In collectivist societies—like many in East and South Asia, or parts of the Middle East—honor and shame are social currencies. A single betrayal can tarnish family reputation or generational identity. In those contexts, revenge may be executed not through direct aggression, but through ostracism, exile, or reputational ruin.

In Western, individualist societies, especially those with a media-driven ethos, the punishment often comes through narrative control. One person becomes “the victim,” the other “the abuser.” And nuance dies in the process. Especially on social media, where outrage spreads faster than context.

Even geography plays a role. In small towns or insular industries, a whisper can have the impact of a lawsuit. In tight-knit networks, your reputation is your passport. Once it’s revoked, you become stateless.

V. Thought Experiments and Philosophical Mirrors

Consider this: if someone slashes a tire in response to theft, we might understand the anger. But if they come back every week to slash the tires again—even after the thief returns the item, apologizes, and changes their ways—what do we call that?

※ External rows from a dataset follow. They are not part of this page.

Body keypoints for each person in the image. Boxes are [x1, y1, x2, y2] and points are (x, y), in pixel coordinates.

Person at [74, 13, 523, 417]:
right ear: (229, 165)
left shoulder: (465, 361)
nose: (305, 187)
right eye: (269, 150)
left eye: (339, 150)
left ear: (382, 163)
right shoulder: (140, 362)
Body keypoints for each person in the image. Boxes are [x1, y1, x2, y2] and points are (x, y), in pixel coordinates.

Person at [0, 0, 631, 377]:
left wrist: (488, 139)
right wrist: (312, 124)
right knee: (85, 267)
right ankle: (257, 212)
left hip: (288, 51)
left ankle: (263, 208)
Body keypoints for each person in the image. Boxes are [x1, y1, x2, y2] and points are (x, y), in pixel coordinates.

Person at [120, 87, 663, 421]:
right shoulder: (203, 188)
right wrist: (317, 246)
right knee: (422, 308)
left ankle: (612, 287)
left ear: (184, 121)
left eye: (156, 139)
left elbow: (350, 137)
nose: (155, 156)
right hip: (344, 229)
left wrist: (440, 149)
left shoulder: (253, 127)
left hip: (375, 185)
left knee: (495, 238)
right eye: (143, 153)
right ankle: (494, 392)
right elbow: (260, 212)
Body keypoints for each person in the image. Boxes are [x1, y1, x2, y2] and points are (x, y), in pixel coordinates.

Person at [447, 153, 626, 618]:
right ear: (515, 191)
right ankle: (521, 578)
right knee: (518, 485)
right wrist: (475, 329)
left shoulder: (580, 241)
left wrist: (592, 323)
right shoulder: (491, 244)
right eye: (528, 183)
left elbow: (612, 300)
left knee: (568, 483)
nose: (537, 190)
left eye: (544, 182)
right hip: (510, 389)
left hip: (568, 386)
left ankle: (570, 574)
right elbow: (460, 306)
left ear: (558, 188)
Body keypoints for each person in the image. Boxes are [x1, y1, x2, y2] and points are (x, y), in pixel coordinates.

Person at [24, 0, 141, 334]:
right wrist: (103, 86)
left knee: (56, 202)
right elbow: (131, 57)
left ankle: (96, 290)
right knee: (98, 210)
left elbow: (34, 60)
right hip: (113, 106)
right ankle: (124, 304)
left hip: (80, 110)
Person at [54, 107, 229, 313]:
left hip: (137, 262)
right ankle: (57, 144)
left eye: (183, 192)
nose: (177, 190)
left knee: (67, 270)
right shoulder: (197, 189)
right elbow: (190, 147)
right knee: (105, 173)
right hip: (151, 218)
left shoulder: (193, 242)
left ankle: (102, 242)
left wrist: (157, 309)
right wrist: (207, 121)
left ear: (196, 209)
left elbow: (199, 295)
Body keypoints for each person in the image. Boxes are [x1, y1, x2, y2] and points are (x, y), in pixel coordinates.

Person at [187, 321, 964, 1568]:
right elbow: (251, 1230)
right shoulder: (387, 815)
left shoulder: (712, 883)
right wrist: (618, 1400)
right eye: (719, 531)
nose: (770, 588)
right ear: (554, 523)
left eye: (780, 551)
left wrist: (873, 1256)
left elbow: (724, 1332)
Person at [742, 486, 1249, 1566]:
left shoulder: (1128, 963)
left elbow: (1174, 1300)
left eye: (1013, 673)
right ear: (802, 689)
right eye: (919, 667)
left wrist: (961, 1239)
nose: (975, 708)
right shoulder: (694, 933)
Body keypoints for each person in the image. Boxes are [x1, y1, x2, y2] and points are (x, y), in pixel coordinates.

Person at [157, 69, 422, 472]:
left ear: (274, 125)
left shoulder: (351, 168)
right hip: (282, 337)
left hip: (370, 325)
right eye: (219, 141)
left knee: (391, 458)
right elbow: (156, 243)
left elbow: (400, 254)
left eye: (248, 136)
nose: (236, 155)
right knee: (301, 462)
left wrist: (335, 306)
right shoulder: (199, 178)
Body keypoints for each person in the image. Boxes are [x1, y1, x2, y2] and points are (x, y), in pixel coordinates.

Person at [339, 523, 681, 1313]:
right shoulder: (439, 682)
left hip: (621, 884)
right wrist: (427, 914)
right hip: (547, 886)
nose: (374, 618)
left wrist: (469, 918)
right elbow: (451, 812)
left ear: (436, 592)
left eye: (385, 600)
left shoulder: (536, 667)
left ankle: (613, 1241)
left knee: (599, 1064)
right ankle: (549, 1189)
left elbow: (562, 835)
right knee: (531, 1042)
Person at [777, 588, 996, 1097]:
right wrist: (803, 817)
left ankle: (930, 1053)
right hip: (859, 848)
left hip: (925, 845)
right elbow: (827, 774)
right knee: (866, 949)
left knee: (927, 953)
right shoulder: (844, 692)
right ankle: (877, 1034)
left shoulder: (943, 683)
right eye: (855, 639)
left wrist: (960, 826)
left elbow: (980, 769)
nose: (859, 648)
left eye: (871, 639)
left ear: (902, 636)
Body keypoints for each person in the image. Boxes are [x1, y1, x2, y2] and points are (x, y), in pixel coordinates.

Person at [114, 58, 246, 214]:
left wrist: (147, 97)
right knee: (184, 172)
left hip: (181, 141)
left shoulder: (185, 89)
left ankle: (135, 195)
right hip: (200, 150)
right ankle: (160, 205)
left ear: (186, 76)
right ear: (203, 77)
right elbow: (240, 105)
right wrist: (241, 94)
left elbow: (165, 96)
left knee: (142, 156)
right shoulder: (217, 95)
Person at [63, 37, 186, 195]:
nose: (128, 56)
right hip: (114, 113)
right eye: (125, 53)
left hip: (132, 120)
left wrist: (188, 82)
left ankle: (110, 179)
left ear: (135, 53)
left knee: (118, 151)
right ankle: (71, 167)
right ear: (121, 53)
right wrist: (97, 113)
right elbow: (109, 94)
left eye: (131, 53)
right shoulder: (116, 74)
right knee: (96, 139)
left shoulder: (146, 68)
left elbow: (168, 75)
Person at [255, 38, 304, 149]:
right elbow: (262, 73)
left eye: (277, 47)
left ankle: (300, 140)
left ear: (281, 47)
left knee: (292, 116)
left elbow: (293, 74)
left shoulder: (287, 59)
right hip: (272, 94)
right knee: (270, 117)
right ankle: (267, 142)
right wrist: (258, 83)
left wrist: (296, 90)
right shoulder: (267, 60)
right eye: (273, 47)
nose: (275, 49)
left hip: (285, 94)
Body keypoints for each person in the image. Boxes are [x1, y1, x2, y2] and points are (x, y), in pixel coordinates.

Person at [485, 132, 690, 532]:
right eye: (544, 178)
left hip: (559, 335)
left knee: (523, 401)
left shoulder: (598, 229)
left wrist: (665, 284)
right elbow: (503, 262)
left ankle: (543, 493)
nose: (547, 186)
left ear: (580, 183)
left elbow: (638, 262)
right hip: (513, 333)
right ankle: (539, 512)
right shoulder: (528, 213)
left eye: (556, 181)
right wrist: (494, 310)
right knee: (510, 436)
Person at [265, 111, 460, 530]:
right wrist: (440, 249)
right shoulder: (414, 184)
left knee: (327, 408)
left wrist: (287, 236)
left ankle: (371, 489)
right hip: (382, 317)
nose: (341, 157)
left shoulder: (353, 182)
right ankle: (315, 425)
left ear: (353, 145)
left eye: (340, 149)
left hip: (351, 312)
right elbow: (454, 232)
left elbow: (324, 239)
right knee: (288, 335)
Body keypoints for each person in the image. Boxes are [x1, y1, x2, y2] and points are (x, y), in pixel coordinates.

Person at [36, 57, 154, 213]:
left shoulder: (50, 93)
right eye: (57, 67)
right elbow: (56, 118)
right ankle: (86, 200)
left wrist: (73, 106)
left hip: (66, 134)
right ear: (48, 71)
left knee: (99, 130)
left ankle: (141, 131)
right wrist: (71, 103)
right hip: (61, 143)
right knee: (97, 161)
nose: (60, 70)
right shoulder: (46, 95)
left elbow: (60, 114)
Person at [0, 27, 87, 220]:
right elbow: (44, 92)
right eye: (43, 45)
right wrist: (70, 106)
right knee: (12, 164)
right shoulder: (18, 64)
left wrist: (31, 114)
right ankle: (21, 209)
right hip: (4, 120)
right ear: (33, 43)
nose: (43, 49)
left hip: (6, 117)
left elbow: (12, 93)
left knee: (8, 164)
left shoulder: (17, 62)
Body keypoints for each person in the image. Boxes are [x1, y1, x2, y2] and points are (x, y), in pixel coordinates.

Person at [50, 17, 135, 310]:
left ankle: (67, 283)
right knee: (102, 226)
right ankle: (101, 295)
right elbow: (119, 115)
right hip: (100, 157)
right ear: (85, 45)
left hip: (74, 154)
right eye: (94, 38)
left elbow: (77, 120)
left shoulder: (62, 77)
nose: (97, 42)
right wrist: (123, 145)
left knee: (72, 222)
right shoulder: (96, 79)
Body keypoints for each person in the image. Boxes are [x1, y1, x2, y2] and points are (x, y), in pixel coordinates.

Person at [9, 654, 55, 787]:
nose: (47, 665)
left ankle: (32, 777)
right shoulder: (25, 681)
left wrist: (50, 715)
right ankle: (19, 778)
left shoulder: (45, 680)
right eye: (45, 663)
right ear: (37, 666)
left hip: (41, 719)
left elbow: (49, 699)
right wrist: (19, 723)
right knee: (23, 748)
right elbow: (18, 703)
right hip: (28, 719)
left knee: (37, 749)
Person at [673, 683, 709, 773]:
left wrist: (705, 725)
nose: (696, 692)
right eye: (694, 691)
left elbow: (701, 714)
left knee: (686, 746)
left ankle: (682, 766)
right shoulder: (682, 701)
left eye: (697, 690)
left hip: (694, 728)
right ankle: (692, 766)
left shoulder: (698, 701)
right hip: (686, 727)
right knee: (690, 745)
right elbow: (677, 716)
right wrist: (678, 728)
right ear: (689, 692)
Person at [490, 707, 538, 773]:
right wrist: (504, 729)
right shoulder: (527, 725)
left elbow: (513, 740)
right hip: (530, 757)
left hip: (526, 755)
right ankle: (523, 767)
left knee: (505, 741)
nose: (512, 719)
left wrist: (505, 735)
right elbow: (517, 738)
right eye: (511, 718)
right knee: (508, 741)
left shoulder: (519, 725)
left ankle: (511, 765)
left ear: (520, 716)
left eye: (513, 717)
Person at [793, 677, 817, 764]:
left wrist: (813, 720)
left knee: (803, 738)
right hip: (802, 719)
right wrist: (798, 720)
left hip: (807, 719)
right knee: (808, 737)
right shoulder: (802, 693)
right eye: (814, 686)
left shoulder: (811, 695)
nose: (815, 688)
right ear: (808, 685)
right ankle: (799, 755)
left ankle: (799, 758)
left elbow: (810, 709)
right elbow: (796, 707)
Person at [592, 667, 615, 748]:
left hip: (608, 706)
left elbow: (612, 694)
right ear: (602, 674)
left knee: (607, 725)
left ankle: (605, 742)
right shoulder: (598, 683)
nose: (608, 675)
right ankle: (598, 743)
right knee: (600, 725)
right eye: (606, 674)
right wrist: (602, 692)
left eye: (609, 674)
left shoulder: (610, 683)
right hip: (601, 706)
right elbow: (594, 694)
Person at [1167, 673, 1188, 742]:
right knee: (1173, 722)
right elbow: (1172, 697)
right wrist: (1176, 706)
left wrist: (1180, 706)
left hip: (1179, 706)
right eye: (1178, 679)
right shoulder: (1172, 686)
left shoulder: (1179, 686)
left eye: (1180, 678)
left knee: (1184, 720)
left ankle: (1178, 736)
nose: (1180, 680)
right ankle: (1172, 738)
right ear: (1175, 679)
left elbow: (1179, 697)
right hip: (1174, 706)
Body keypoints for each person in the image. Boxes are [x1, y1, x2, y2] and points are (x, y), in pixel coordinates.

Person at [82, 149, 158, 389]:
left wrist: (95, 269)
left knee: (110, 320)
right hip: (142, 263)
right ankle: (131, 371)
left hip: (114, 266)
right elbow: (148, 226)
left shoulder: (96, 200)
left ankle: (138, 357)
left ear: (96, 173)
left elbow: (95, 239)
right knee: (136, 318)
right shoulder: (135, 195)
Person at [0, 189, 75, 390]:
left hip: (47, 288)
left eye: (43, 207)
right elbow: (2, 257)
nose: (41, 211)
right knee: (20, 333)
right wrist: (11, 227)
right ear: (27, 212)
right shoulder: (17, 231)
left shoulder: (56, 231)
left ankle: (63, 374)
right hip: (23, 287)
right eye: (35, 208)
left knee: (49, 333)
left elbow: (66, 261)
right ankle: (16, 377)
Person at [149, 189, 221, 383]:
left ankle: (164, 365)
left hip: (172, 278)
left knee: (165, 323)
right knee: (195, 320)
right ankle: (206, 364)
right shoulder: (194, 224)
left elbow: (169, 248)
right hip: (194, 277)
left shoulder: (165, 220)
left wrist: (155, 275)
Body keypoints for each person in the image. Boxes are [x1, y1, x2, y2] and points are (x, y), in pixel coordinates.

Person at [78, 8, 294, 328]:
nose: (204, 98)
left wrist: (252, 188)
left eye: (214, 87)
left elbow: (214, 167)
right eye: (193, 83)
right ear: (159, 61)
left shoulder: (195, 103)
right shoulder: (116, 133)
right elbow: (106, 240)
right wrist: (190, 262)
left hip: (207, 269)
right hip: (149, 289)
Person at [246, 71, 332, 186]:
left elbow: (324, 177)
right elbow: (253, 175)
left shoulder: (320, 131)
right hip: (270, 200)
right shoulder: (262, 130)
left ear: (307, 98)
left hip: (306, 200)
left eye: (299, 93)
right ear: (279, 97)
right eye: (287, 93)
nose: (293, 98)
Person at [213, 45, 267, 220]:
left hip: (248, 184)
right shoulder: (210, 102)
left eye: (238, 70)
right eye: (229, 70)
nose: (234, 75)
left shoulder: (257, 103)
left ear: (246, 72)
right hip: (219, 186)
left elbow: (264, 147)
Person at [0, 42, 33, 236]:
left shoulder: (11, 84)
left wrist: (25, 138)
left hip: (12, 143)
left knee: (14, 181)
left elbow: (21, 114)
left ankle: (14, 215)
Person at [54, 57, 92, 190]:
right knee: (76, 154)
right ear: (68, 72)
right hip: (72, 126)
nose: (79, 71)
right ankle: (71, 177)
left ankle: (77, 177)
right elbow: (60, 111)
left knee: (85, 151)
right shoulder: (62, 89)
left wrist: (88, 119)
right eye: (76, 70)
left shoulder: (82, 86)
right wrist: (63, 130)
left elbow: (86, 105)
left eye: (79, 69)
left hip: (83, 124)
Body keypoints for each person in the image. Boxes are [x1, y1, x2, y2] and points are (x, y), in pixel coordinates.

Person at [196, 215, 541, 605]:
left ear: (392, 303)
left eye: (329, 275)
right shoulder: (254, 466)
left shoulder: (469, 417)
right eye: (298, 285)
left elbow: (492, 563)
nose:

At what point does revenge become pathology?

John Stuart Mill’s harm principle might offer a guideline here: that liberty should only be constrained to prevent harm to others. Once the harm has been repaired, continuing to inflict pain may say less about justice and more about the saboteur's unresolved rage or moral ego.

Nietzsche’s warning applies again: “Anyone who fights monsters should take care not to become a monster.”

Or take Kierkegaard’s concept of despair: the refusal to be one’s true self. When someone dedicates themselves to sabotaging another—even long after the original wound—they may be externalizing a despair they cannot face internally.

VI. What Redemption Looks Like When It’s Denied

So where does that leave someone like me? Someone who did harm, tried to repair it, and found themselves cast permanently as the villain?

It leaves me in a kind of moral exile—but not without purpose.

I’ve learned that you don’t get to decide how people heal. You only get to decide who you become after the reckoning.

Some will never see me as more than the worst thing I did. That’s their right. But I also know that I’m not only that mistake. I know that growth is real—even if it’s invisible to the ones I hurt. I’ve stopped chasing forgiveness like it’s owed. It’s not. But neither is the destruction of a life.

If you’re someone in my position: own what you did. Don’t flinch from it. But also know that your evolution doesn’t require their permission. If you’ve tried to make amends, and they’ve chosen revenge, walk forward with integrity anyway.

And if you’re someone holding onto hurt—by all means, protect your boundaries. But ask yourself: What is the cost of being right forever?

Forgiveness heals. Revenge corrodes.

One changes the world. The other just burns it.